Dubai's Executive Council has issued the Dubai Ethical AI Principles and the Dubai AI Governance Roadmap. Dubai government entities and their AI deployments are subject to the Dubai Digital Authority's AI governance framework, which includes impact assessment requirements and mandatory human oversight for high-risk applications in government services. Private sector operators who supply AI services to Dubai government entities must comply with procurement-level AI requirements. The framework is advisory for most private sector entities but mandatory for government contractors and entities in regulated sectors.

How does UAE data protection law apply to AI agents?

Federal Decree-Law No. 45 of 2021 applies to processing of UAE residents' personal data inside and outside the UAE. Article 17 requires that individuals be informed when a significant decision about them is made based solely on automated processing, and grants them the right to request human review. AI agents making individual-affecting decisions must include disclosure and review-right mechanisms. Cross-border data transfers are regulated under Article 22.

Are there penalties for non-compliance with Gulf AI regulations?

Yes. UAE Federal Decree-Law No. 45 of 2021 provides for fines up to AED 20 million for serious violations. Saudi Arabia's PDPL imposes fines up to SAR 5 million for violations including unlawful automated processing. Qatar's personal data law provides for financial penalties and, in serious cases, criminal sanctions. DIFC and ADGM entities are subject to the enforcement powers of the DFSA and FSRA respectively.

How do Gulf AI governance frameworks compare to the EU AI Act?

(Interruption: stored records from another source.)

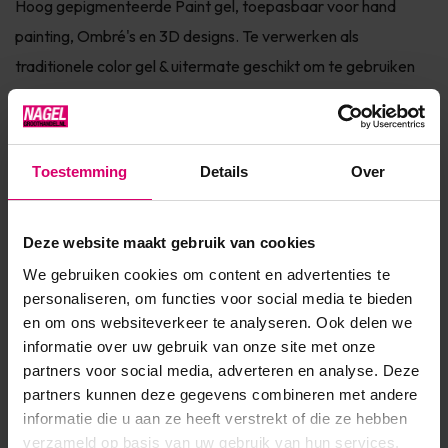
Hoog gepigmenteerde Paint gel, toepasbaar voor hand
painting, Ombré's en 3D designs. Te verwerken als
traditionele color gel & uitermate geschikt om te gebruiken
als paint gel. Ook voor One Stroke toepassingen een
geweldige gel door de sublieme pigmentatie. Gel Paint by
#LVS is bovendien op een top gel te gebruiken, na het
Toestemming
Details
Over
cleansen van jouw d...
Toon meer
Deze website maakt gebruik van cookies
We gebruiken cookies om content en advertenties te
Product specificaties
personaliseren, om functies voor social media te bieden
en om ons websiteverkeer te analyseren. Ook delen we
Artikelnummer
20277
informatie over uw gebruik van onze site met onze
partners voor social media, adverteren en analyse. Deze
SKU
474437
partners kunnen deze gegevens combineren met andere
informatie die u aan ze heeft verstrekt of die ze hebben
verzameld op basis van uw gebruik van hun services.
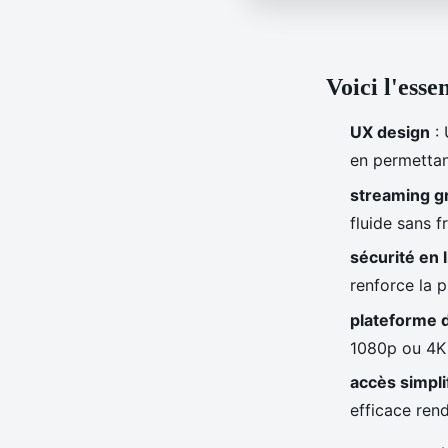
Voici l'esse
UX design
: 
en permettan
streaming gr
fluide sans f
sécurité en 
renforce la 
plateforme 
1080p ou 4K o
accès simpli
efficace rend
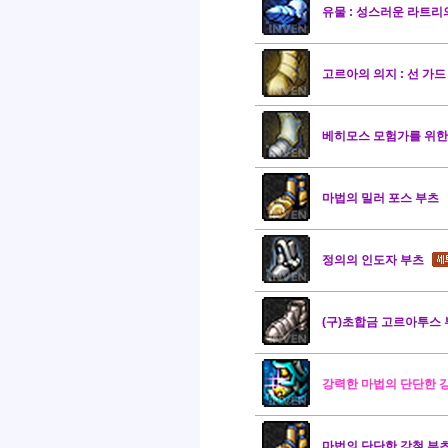
유물 : 성스러운 라트리
고르아의 의지 : 선 가드
베히모스 모험가를 위한
마법의 밀러 포스 부츠
정의의 인도자 부츠
(구)초합금 고르아투스
강력한 마법의 단단한 
마법의 단단한 강철 부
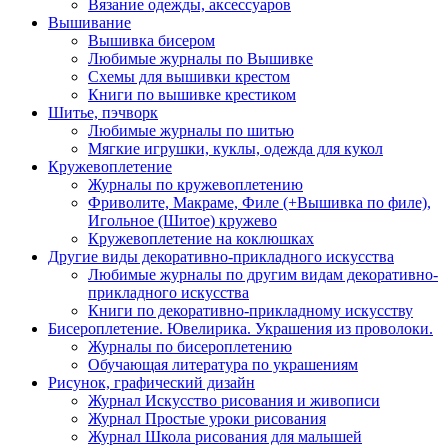
Вязание одежды, аксессуаров
Вышивание
Вышивка бисером
Любимые журналы по Вышивке
Схемы для вышивки крестом
Книги по вышивке крестиком
Шитье, пэчворк
Любимые журналы по шитью
Мягкие игрушки, куклы, одежда для кукол
Кружевоплетение
Журналы по кружевоплетению
Фриволите, Макраме, Филе (+Вышивка по филе),
Игольное (Шитое) кружево
Кружевоплетение на коклюшках
Другие виды декоративно-прикладного искусства
Любимые журналы по другим видам декоративно-
прикладного искусства
Книги по декоративно-прикладному искусству
Бисероплетение. Ювелирика. Украшения из проволоки.
Журналы по бисероплетению
Обучающая литература по украшениям
Рисунок, графический дизайн
Журнал Искусство рисования и живописи
Журнал Простые уроки рисования
Журнал Школа рисования для малышей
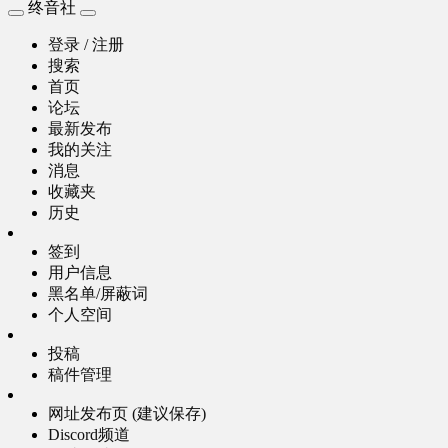
终音社
登录 / 注册
搜索
首页
论坛
最新发布
我的关注
消息
收藏夹
历史
签到
用户信息
黑名单/屏蔽词
个人空间
投稿
稿件管理
网址发布页 (建议保存)
Discord频道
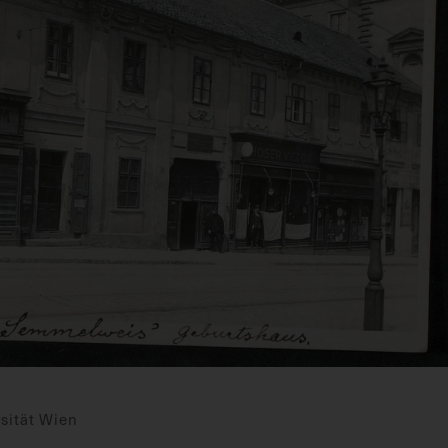
sität Wien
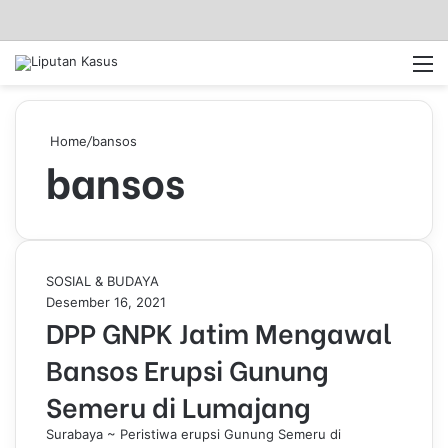
Log In
Pencar
M
Home
/
bansos
bansos
D
SOSIAL & BUDAYA
P
Desember 16, 2021
DPP GNPK Jatim Mengawal
P
G
Bansos Erupsi Gunung
N
P
Semeru di Lumajang
K
J
Surabaya ~ Peristiwa erupsi Gunung Semeru di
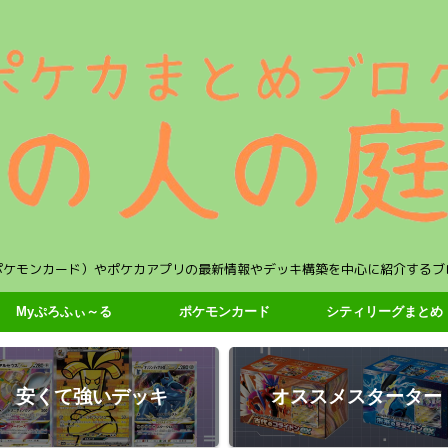
ポケモンカード）やポケカアプリの最新情報やデッキ構築を中心に紹介するブ
Myぷろふぃ～る
ポケモンカード
シティリーグまとめ
安くて強いデッキ
オススメスターター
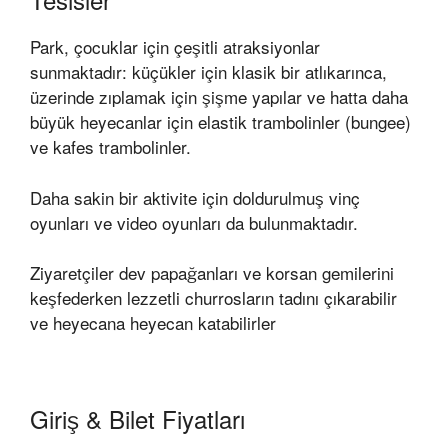
Park, çocuklar için çeşitli atraksiyonlar
sunmaktadır: küçükler için klasik bir atlıkarınca,
üzerinde zıplamak için şişme yapılar ve hatta daha
büyük heyecanlar için elastik trambolinler (bungee)
ve kafes trambolinler.
Daha sakin bir aktivite için doldurulmuş vinç
oyunları ve video oyunları da bulunmaktadır.
Ziyaretçiler dev papağanları ve korsan gemilerini
keşfederken lezzetli churrosların tadını çıkarabilir
ve heyecana heyecan katabilirler
Giriş & Bilet Fiyatları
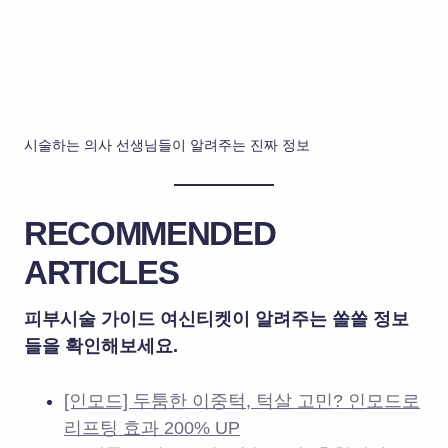
시술하는 의사 선생님들이 알려주는 진짜 정보
RECOMMENDED
ARTICLES
피부시술 가이드 여신티켓이 알려주는 쏠쏠 정보
들을 확인해보세요.
[인모드] 두툼한 이중턱, 턱살 고민? 인모드로
리프팅 효과 200% UP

Gulf AI frameworks are currently less prescriptive than the EU AI Act. The EU AI Act imposes mandatory conformity assessments, detailed documentation requirements, and technical obligations for high-risk AI systems with penalties up to EUR 35 million or 7% of global turnover. Gulf frameworks focus more on principles, national strategy objectives, and data protection provisions as the primary binding layer. Saudi Arabia's developing framework is closest to the EU approach in its risk-tiered ambition. For EU operators in Gulf markets, the EU AI Act remains the primary compliance burden; Gulf frameworks add localisation requirements and automated decision-making notifications.

References

  1. UAE Federal Decree-Law No. 45 of 2021 on the Protection of Personal Data (UAE PDPL), in force January 2022, implementing regulations 2023.
  2. DIFC Data Protection Law 2020 (DIFC Law No. 5 of 2020), administered by the DIFC Commissioner of Data Protection.
  3. ADGM Data Protection Regulations 2021, administered by the ADGM Registration Authority.
  4. Saudi Arabia Personal Data Protection Law, Royal Decree No. M/19, 2021, amended 2023, administered by SDAIA.
  5. SDAIA, AI Ethics Principles for the Kingdom of Saudi Arabia, 2022.
  6. Qatar Personal Data Protection Law No. 13 of 2016.
  7. UAE National AI Strategy 2031, UAE Ministry of AI, updated 2022.
  8. Regulation (EU) 2024/1689 (EU AI Act), for comparison with Gulf frameworks.